Immune infiltrate populations within distinct tumor immune microenvironments predictive of immune checkpoint treatment outcome.

Understanding the dynamic tumor immune microenvironment (TIME) is important in guiding immunotherapy. We have previously validated signatures predictive of checkpoint inhibitor efficacy which distinguish immunomodulatory, mesenchymal stem-like, and mesenchymal phenotypes. Here we use twenty tumor types (7162 samples) to identify potentially conserved immune biology within these TIME spaces, genes co-expressed across distinct cell types involved these immune processes, and the association of these signatures with ICI response.
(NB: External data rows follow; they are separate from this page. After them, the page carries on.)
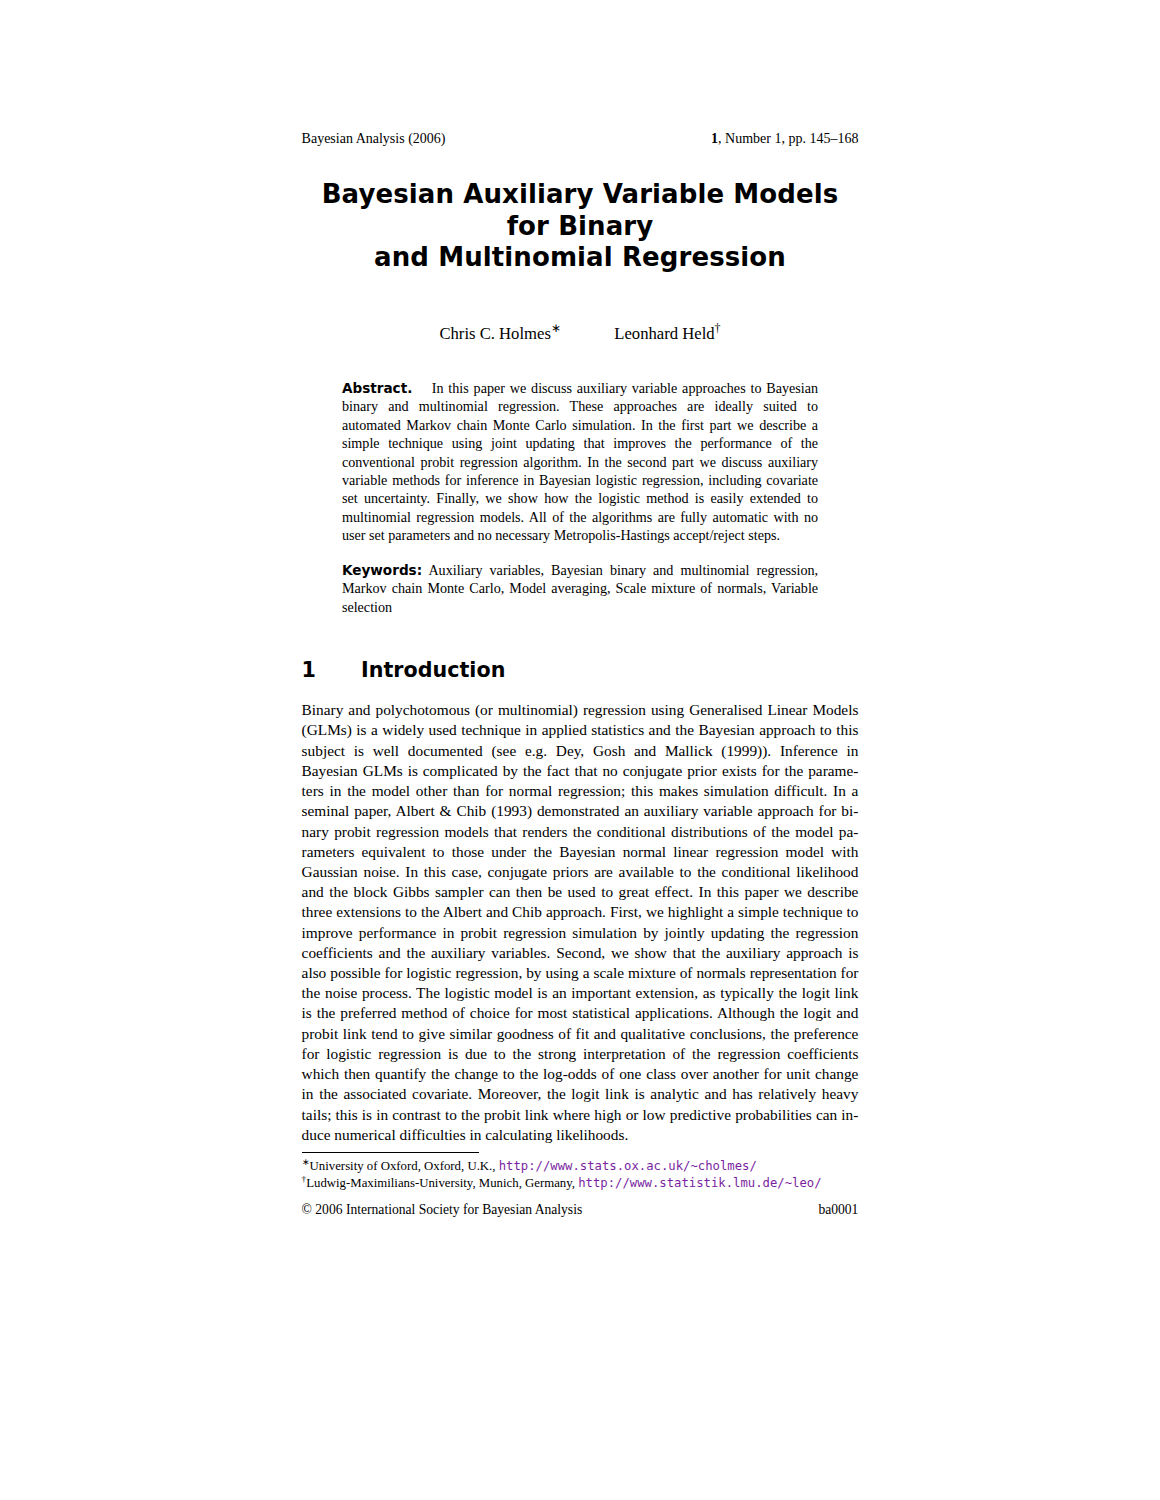Bayesian Analysis (2006) 1, Number 1, pp. 145–168
Bayesian Auxiliary Variable Models for Binary
and Multinomial Regression
Chris C. Holmes∗ Leonhard Held†
Abstract. In this paper we discuss auxiliary variable approaches to Bayesian binary and multinomial regression. These approaches are ideally suited to automated Markov chain Monte Carlo simulation. In the first part we describe a simple technique using joint updating that improves the performance of the conventional probit regression algorithm. In the second part we discuss auxiliary variable methods for inference in Bayesian logistic regression, including covariate set uncertainty. Finally, we show how the logistic method is easily extended to multinomial regression models. All of the algorithms are fully automatic with no user set parameters and no necessary Metropolis-Hastings accept/reject steps.
Keywords: Auxiliary variables, Bayesian binary and multinomial regression, Markov chain Monte Carlo, Model averaging, Scale mixture of normals, Variable selection
1 Introduction
Binary and polychotomous (or multinomial) regression using Generalised Linear Models (GLMs) is a widely used technique in applied statistics and the Bayesian approach to this subject is well documented (see e.g. Dey, Gosh and Mallick (1999)). Inference in Bayesian GLMs is complicated by the fact that no conjugate prior exists for the parameters in the model other than for normal regression; this makes simulation difficult. In a seminal paper, Albert & Chib (1993) demonstrated an auxiliary variable approach for binary probit regression models that renders the conditional distributions of the model parameters equivalent to those under the Bayesian normal linear regression model with Gaussian noise. In this case, conjugate priors are available to the conditional likelihood and the block Gibbs sampler can then be used to great effect. In this paper we describe three extensions to the Albert and Chib approach. First, we highlight a simple technique to improve performance in probit regression simulation by jointly updating the regression coefficients and the auxiliary variables. Second, we show that the auxiliary approach is also possible for logistic regression, by using a scale mixture of normals representation for the noise process. The logistic model is an important extension, as typically the logit link is the preferred method of choice for most statistical applications. Although the logit and probit link tend to give similar goodness of fit and qualitative conclusions, the preference for logistic regression is due to the strong interpretation of the regression coefficients which then quantify the change to the log-odds of one class over another for unit change in the associated covariate. Moreover, the logit link is analytic and has relatively heavy tails; this is in contrast to the probit link where high or low predictive probabilities can induce numerical difficulties in calculating likelihoods.
∗University of Oxford, Oxford, U.K., http://www.stats.ox.ac.uk/~cholmes/
†Ludwig-Maximilians-University, Munich, Germany, http://www.statistik.lmu.de/~leo/
© 2006 International Society for Bayesian Analysis ba0001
One signature, which contained multiple B-cell markers, was associated with immunotherapy efficacy in three cohorts, including IMvigor210. This signature of potentially conserved B-cell biology in co-infiltrated immune cell ecosystems had a more consistent association with outcome than comparable single cell type models and likely reflects a complex immunological response involving multilayered relationships between distinct immune effector cell types. These signatures were most highly expressed in tumors with prominent immune cell invasion, however there was consistent identification of infiltrate presence in relatively immune restricted cases. This suggests that these immune population signatures may identify conserved immune cell type co-infiltrate physiology of the TIME that best captures immune physiology with potential clinical utility.